Stored records:
***

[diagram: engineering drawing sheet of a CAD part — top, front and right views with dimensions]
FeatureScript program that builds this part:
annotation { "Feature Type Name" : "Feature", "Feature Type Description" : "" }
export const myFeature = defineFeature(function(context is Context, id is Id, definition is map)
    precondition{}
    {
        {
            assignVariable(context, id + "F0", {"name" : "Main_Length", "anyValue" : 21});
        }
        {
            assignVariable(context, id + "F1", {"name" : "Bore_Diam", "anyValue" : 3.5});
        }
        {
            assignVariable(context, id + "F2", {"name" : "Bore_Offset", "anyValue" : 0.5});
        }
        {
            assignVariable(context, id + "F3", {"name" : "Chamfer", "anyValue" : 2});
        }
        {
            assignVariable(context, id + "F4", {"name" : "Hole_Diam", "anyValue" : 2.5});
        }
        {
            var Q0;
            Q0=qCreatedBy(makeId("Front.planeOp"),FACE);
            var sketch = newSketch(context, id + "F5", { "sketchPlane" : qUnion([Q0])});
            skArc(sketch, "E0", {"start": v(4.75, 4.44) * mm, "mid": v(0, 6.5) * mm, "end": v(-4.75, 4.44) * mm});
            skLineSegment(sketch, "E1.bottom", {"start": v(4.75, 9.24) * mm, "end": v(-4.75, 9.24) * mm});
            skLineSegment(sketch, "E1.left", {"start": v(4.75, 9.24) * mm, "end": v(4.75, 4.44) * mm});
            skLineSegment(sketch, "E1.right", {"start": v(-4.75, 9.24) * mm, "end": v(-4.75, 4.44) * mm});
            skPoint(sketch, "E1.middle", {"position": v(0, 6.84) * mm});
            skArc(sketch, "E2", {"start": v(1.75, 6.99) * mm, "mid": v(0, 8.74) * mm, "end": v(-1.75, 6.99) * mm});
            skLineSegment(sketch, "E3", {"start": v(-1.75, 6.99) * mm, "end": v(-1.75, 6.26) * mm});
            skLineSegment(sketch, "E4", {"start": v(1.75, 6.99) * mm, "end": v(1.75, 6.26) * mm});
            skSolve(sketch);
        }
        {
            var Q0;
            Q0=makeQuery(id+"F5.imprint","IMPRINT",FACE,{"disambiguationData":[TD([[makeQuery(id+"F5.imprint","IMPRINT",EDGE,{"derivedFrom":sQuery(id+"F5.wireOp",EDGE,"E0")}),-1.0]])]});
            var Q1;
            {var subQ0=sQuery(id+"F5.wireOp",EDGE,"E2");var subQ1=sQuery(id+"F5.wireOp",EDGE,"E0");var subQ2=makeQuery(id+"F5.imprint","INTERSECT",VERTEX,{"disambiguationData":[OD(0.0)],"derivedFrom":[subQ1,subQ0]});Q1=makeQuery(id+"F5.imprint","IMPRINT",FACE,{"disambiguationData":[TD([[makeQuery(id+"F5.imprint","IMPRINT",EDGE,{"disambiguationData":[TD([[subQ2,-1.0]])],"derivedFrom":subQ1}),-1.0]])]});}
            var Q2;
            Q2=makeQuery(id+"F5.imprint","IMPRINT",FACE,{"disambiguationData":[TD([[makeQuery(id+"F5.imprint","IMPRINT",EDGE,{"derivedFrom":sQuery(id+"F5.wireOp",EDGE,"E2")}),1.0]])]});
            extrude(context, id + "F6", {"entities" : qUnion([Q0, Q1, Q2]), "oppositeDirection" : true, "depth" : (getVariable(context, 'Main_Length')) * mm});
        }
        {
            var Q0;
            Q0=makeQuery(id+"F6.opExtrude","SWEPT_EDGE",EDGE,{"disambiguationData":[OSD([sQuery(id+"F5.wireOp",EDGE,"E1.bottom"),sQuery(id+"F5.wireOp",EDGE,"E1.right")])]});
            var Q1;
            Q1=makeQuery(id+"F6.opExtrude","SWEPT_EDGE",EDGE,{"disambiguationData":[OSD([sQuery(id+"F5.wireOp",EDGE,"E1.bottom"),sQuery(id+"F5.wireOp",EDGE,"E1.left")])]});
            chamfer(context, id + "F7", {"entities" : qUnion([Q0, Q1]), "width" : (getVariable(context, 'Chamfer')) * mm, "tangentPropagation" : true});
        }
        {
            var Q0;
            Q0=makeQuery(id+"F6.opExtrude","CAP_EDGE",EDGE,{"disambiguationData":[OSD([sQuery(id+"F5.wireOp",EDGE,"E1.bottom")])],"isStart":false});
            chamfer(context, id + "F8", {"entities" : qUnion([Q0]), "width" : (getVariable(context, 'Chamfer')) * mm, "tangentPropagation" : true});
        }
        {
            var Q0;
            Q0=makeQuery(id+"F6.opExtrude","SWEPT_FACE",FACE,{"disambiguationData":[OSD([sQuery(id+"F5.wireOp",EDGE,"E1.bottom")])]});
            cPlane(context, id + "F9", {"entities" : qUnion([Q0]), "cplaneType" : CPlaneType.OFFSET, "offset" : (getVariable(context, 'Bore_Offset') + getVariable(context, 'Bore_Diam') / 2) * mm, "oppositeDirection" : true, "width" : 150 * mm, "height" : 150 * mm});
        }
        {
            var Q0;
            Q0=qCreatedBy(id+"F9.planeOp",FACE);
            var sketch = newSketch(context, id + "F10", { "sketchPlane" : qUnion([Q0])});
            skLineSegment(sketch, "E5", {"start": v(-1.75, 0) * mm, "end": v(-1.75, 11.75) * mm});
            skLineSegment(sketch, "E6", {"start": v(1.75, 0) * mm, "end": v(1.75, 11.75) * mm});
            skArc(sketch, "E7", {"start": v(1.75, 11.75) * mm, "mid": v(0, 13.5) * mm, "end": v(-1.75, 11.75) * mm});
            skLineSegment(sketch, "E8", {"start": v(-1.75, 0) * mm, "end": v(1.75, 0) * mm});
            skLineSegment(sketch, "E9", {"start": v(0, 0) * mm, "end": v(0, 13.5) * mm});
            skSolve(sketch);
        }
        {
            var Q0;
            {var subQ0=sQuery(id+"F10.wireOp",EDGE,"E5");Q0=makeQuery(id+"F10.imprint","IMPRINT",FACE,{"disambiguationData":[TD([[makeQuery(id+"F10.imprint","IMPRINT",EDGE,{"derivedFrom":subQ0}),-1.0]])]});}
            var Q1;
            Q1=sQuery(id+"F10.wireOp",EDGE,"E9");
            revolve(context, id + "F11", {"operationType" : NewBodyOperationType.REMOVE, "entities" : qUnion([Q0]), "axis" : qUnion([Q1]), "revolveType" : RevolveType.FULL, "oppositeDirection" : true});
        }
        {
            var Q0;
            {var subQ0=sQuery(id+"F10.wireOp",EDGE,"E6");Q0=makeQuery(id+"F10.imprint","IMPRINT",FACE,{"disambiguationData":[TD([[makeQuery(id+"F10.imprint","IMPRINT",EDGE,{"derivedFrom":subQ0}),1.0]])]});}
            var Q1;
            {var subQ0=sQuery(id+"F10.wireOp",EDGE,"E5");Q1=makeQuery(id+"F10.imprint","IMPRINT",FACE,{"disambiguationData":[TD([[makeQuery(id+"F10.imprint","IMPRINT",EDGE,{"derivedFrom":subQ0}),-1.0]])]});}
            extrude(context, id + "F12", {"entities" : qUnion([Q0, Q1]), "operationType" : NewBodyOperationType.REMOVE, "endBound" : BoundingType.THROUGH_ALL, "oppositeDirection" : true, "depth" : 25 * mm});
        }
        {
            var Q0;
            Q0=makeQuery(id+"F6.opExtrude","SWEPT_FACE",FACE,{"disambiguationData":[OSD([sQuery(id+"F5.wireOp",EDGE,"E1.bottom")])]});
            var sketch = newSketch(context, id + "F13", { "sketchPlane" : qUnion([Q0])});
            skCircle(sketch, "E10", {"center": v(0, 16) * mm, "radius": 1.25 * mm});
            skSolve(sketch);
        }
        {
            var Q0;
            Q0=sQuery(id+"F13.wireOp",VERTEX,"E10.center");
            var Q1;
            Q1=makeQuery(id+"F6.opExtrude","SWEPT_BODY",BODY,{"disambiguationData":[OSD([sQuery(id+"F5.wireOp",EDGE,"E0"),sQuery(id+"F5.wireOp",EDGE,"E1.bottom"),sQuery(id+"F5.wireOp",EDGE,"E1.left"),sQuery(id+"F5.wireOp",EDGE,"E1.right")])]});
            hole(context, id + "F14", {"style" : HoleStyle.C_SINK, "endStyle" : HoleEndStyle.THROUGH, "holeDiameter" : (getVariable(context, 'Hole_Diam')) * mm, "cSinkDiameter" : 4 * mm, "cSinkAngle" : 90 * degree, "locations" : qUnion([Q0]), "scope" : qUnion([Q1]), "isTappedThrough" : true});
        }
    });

***

EXERCISE GOAL – List each line of the rows above that contains the string "planeOp".

TASK SOLUTION –
            Q0=qCreatedBy(makeId("Front.planeOp"),FACE);
            Q0=qCreatedBy(id+"F9.planeOp",FACE);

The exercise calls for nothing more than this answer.